NVIDIA Expands GPU Computing Mindshare with HGX-2

Nov. 23, 2018

By: Michael Feldman

NVIDIA continues to rack up wins with HGX-2, the company’s 16-GPU server platform for accelerating artificial intelligence, analytics, and HPC.

HGX-2 is the NVIDIA’s latest GPU-dense server platform, providing 16 V100 Tesla GPUs glued together with NVSwitch, a high-performance fabric that enables multiple GPUs to operate as a unified resource.

At the GPU Technology Conference (GTC) in China earlier this week, it was announced that internet giants Baidu and Tencent are deploying HGX-2 systems as the basis for new machine learning/deep learning capabilities. The servers will be used both internally to expand the companies’ AI services and for cloud customers who want to leverage the GPU-accelerated hardware for their own applications.

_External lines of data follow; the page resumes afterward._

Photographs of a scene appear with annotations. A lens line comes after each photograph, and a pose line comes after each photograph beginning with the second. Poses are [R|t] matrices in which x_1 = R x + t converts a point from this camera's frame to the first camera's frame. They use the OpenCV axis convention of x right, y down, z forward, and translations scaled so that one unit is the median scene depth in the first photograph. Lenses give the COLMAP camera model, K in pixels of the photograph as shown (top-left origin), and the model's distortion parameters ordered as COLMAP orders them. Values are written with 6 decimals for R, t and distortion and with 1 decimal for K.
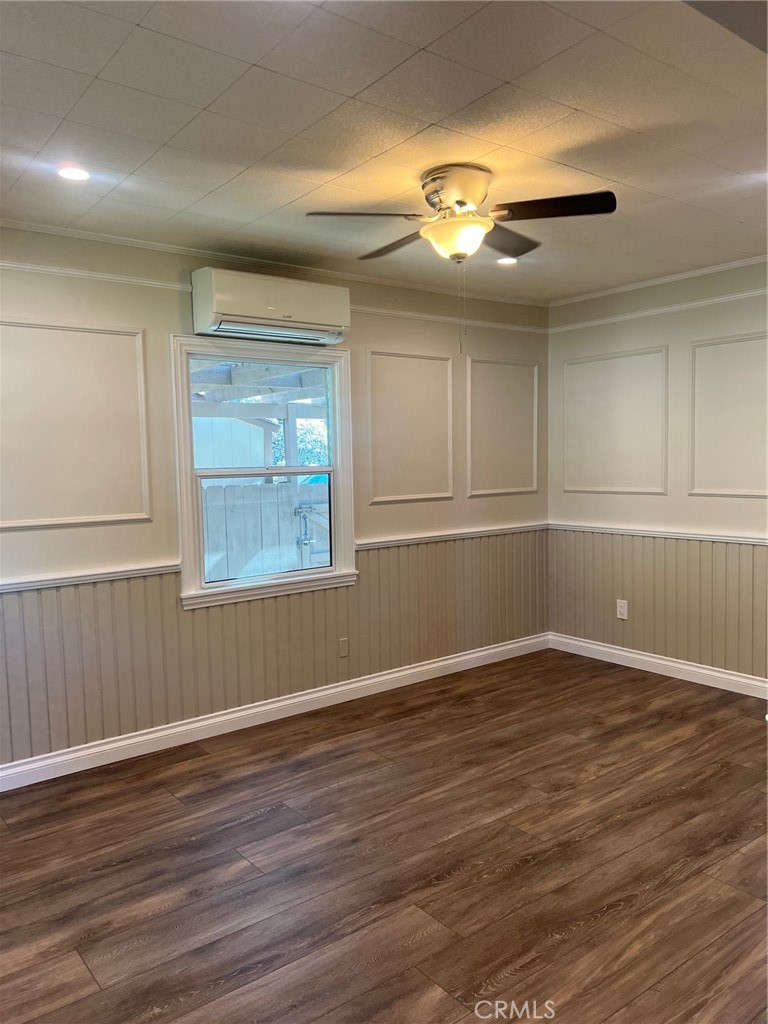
lens RADIAL K [[771.5, 0, 384.2], [0, 771.5, 513.0], [0, 0, 1]] dist [0.058732, -0.059499]
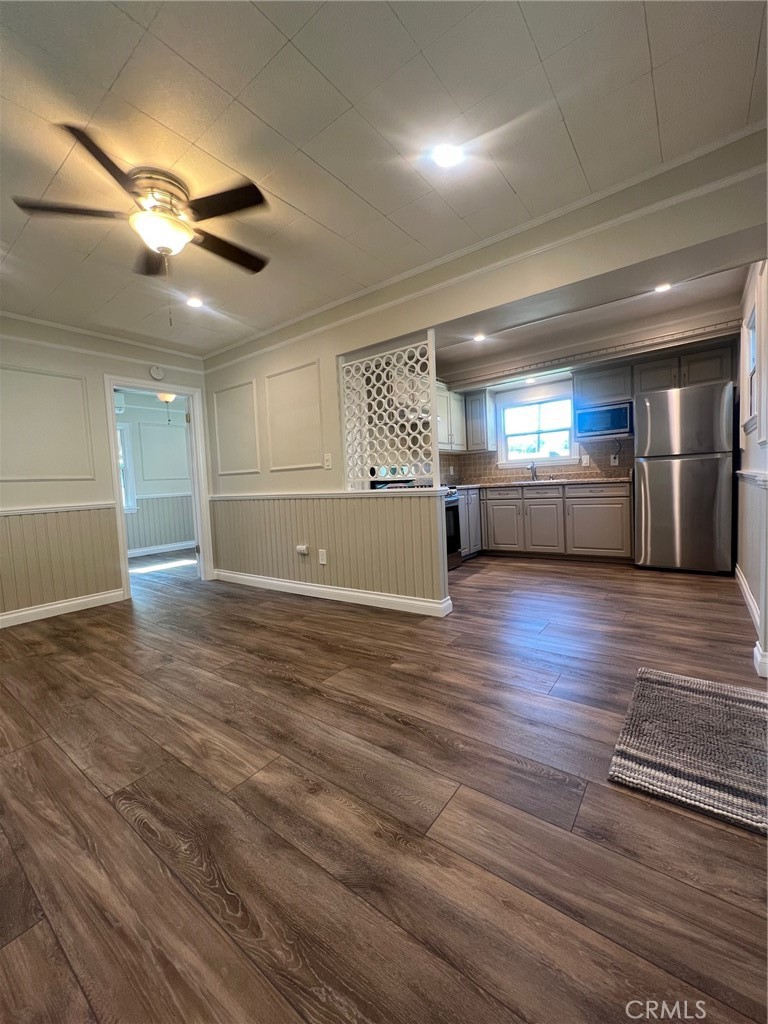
lens RADIAL K [[412.7, 0, 385.6], [0, 412.7, 510.2], [0, 0, 1]] dist [0.000144, 0.000125]
pose [[-0.266874, -0.030094, 0.963262, -0.715219], [0.126818, 0.989724, 0.066056, 0.104101], [-0.955351, 0.139788, -0.260315, 0.937145]]
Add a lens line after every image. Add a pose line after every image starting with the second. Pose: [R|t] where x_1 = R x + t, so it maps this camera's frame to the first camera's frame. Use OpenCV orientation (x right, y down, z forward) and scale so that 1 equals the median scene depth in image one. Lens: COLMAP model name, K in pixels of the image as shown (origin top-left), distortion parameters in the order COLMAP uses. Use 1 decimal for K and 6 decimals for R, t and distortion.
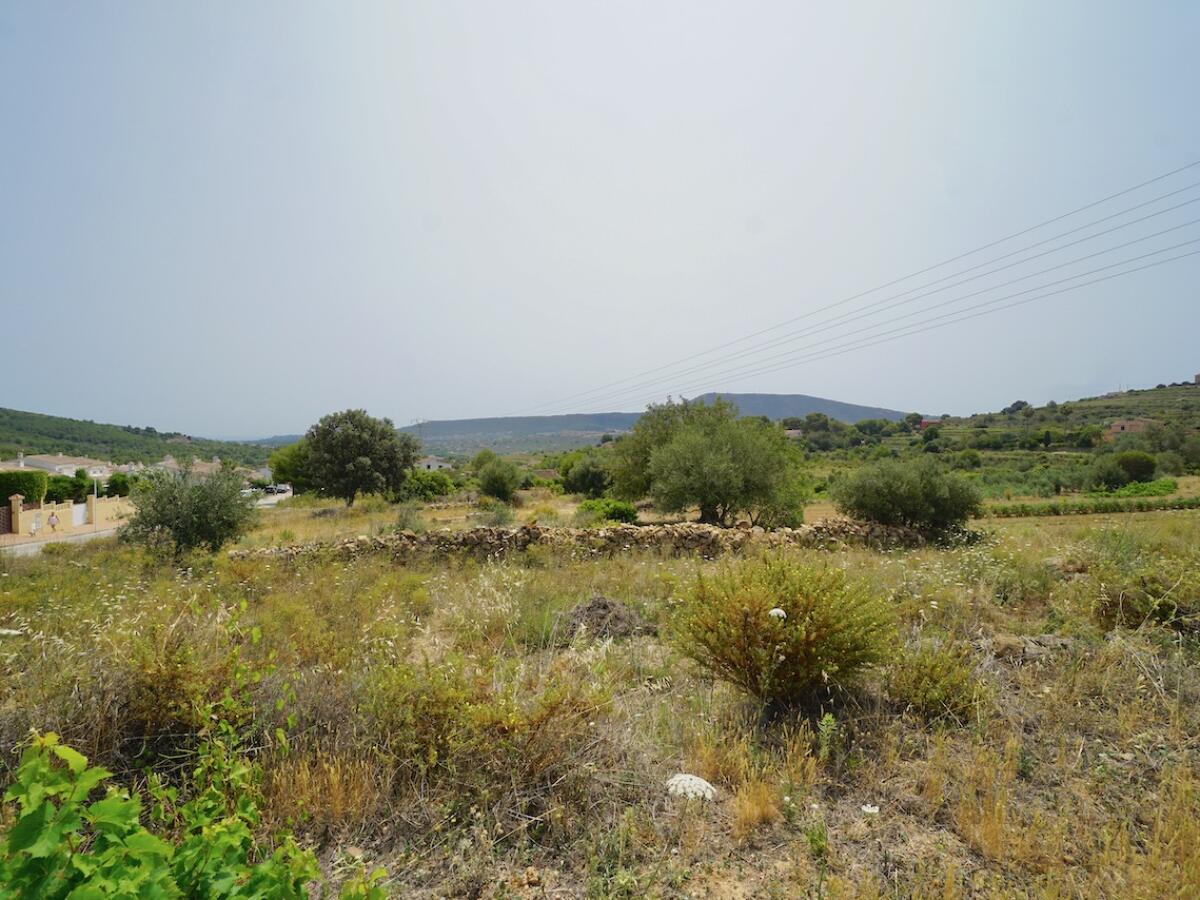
lens RADIAL K [[599.2, 0, 591.9], [0, 599.2, 449.0], [0, 0, 1]] dist [-0.056765, 0.014496]
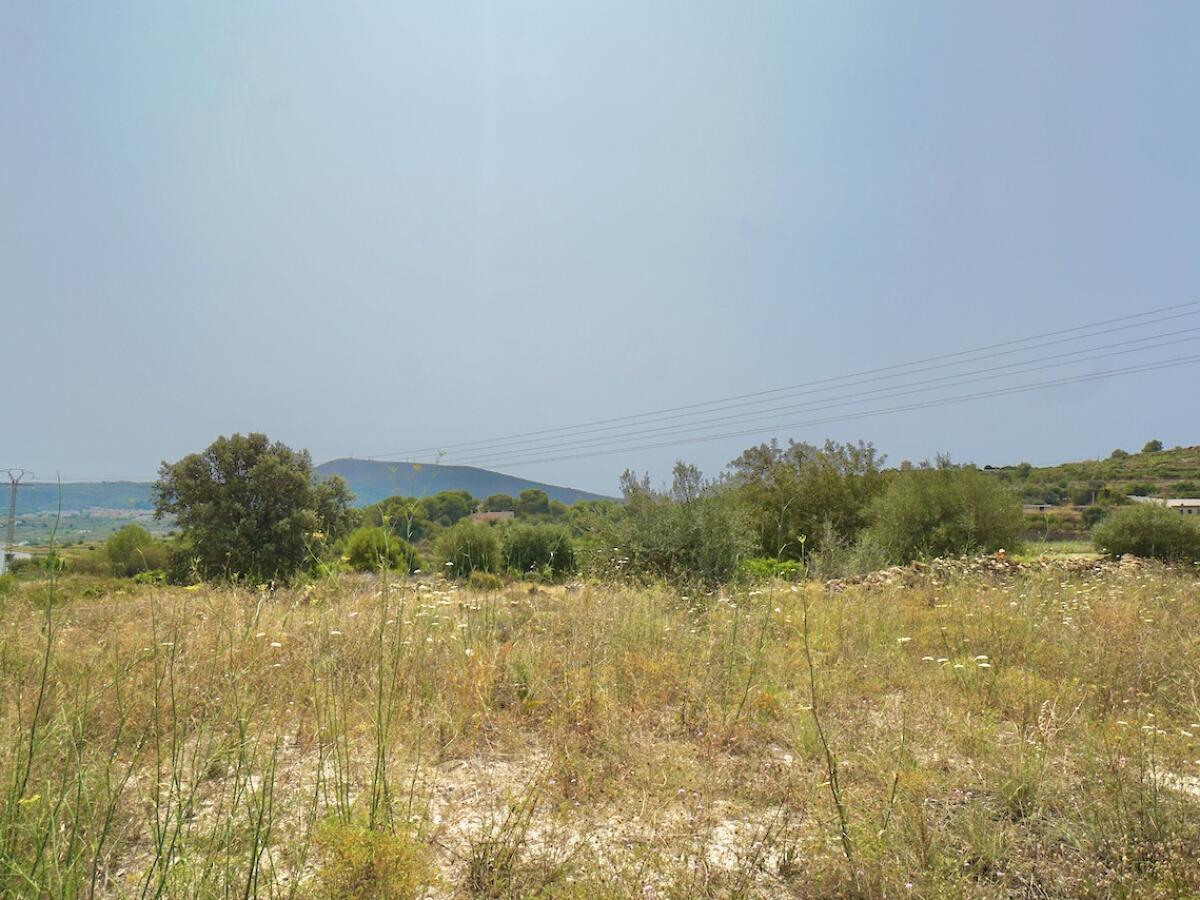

Oracle had previously announced at GTC in Europe that it would be providing HGX-2 hardware for its cloud customers.

Support for the platform by system providers also got a big boost this week. At the same GTC conference, it was revealed that Inspur is launching its AI Super-Server AGX-5, becoming the first Chinese OEM to build a system based on the HGX-2. Huawei, Lenovo, and Sugon also disclosed that they have become NVIDIA HGX-2 cloud server platform partners. That news comes on the heels of announcements in May from Foxconn, Inventec, Quanta and Wistron, four of the world’s largest ODMs, that will be offering HGX-2-based systems before the end of the year.

The demand for such systems is related to its raw computing capacity and its ability to make that capacity act as a unified accelerator. A single HGX-2 node can deliver two petaflops of 16/32-bit Tensor Core performance for AI workloads and 125 teraflops of 64-bit performance for more traditional HPC. To support that computation, it provides half a terabyte of memory and 16 TB/second of aggregate memory bandwidth. According to NVIDIA, an HGX-2 system can run machine learning workloads nearly 550 times faster, deep learning workloads nearly 300 times faster, and HPC workloads nearly 160 times faster than a dual-socket CPU-powered server.

Of course, you’re going to pay a good bit of money for that privilege. The DGX-2, NVIDIA’s own HGX-2 box that includes 30 TB of NVMe storage, retails for $400K. HGX-2 implementations from OEMs, and especially ODMs, are likely to be a significantly less expensive.

Although most of HGX-2-based machinery will be applied to AI, some of these systems will get a workout from science and engineering simulations, which will take advantage of the hardware’s 64-bit capabilities. Recent DGX-2 deployments in the US at Brookhaven National Lab, Oak Ridge National Lab, Pacific Northwest National Laboratory, and Sandia National Laboratories are likely to see a significant amount for HPC action.

The potential for more of this kind of work also exists in the cloud deployments at Oracle, Baidu, and Tencent, since some customers with GPU-capable HPC codes could be drawn to performance-boost afforded by NVSwitch. Giving more customers accessibility to these systems via the cloud could create something of a virtuous circle, where more applications exposed to these GPU-dense environments creates additional demand for the underlying platform. Which is why we should expect to see more cloud partnerships around HGX-2 in the future.